News outlets and the blogosphere have been overflowing with stories about people being shut out of the parks. It is important to not simply rail against those who protect our sacred landscapes and historic treasures on our behalf. It is unfair and counterproductive to blame National Park employees for the shutdown.
Our park rangers are in the no-win position of having to do the opposite of what comes naturally. Instead of inviting visitors into the parks, they are required to ask them to leave. We need to accept that it is not their fault. They are doing their best to defend the natural and cultural values of our parks and to ensure public safety.
Ironically perhaps, the shutdown showdown reminds us of the importance of our national parks. They are an essential part of the American experience that we should not take for granted. Close to 300 million visitors seek out our national parks each year for good reason. These areas are our birthright, part of our national heritage.
The shutdown has also reminded us of the economic value of our parks. Visitors spend $13 billion a year in local regions around national parks in the U.S. In the Acadia region of Maine, visitor spending injects $186 million per year into the private sector economy. This time of year, Acadia National Park normally has a positive economic impact of more than $1.2 million a day. Across the country, local businesses are losing $76 million every day because partisan fundamentalists are determined to try to prove an ideological point.
For all those who just want to take in the world-class vista from the summit of Cadillac Mountain in Acadia, the park closure is especially disheartening. I often go there to get a birds-eye view of the sun rising above the watery curve of the planet to find assurance that another splendid day is dawning on the shores of this spectacular land.
Quietly sharing those eternal moments with strangers, I listen. The air is full of exotic languages and the song of accents from other regions in my own state and country. I have met people in Acadia National Park from as close as Bar Harbor and as far as the opposite side of the world. All have one thing in common. They have come to see for themselves the heart-lifting scenery of Maine’s rocky coast and to marvel that they can go to a park that is for everyone to share.
I have been to scores of national parks in the United States, Canada, Mexico, Central America, Europe and Asia. The natural and human histories of each is different, but in each I have had a mind-opening experience.
Yet, I always come back to Acadia. It is the iconic park of my home state, one of the first national parks I ever experienced. It is where, as a teenager lying in my family’s blue canvas tent in Blackwoods Campground, I listened on a transistor radio as human beings first set foot on the moon. It is where I have hiked, biked and observed the miracle of porcupines waddling, eagles soaring, and anemones blossoming. It is where I have met important people, some of them famous figures on the international stage, some of them ordinary souls who were anything but ordinary.
Maine’s remarkable landscapes have inspired generations. More than a century-and-a-half ago, it was his travels here that inspired Henry David Thoreau to be the first to write about creating grand national preserves in the eastern U.S. By the early 1900s, we had established many national parks.
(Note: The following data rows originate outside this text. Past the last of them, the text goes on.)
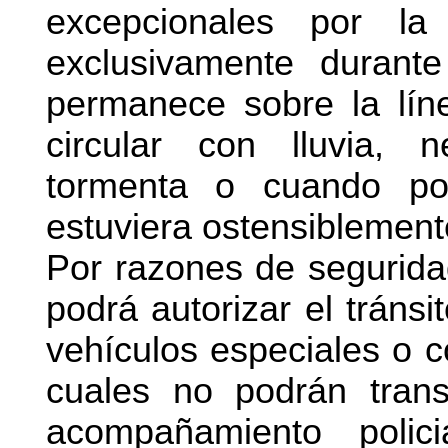
excepcionales por la
exclusivamente durant
permanece sobre la lín
circular con lluvia, n
tormenta o cuando po
estuviera ostensiblemente
Por razones de segurida
podrá autorizar el tráns
vehículos especiales o c
cuales no podrán trans
acompañamiento poli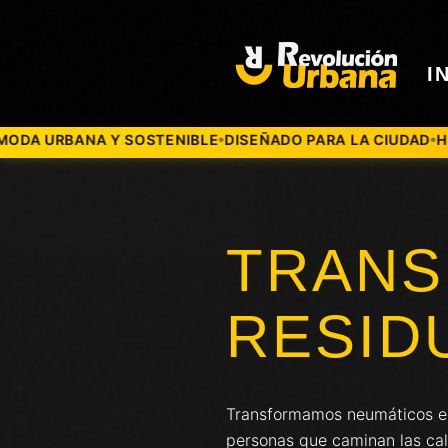
I
DISEÑADO PARA LA CIUDAD
HECHO CON NEUMÁTICOS REC
●
TRAN
RESID
Transformamos neumáticos en 
personas que caminan las cal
James Brice, the British Ambassador to the United States, famously pointed out in 1912 that “Your National Parks are the best idea America ever had.” Later, Ken Burns and Dayton Duncan proved the claim in their 2009 documentary, “The National Parks: America’s Best Idea.”
Those who think shutting down “America’s Best Idea” will help win support for their crusade to destroy government have underestimated the respect Americans have for the National Park Service and their powerful affection for our most cherished landscapes and cultural sites.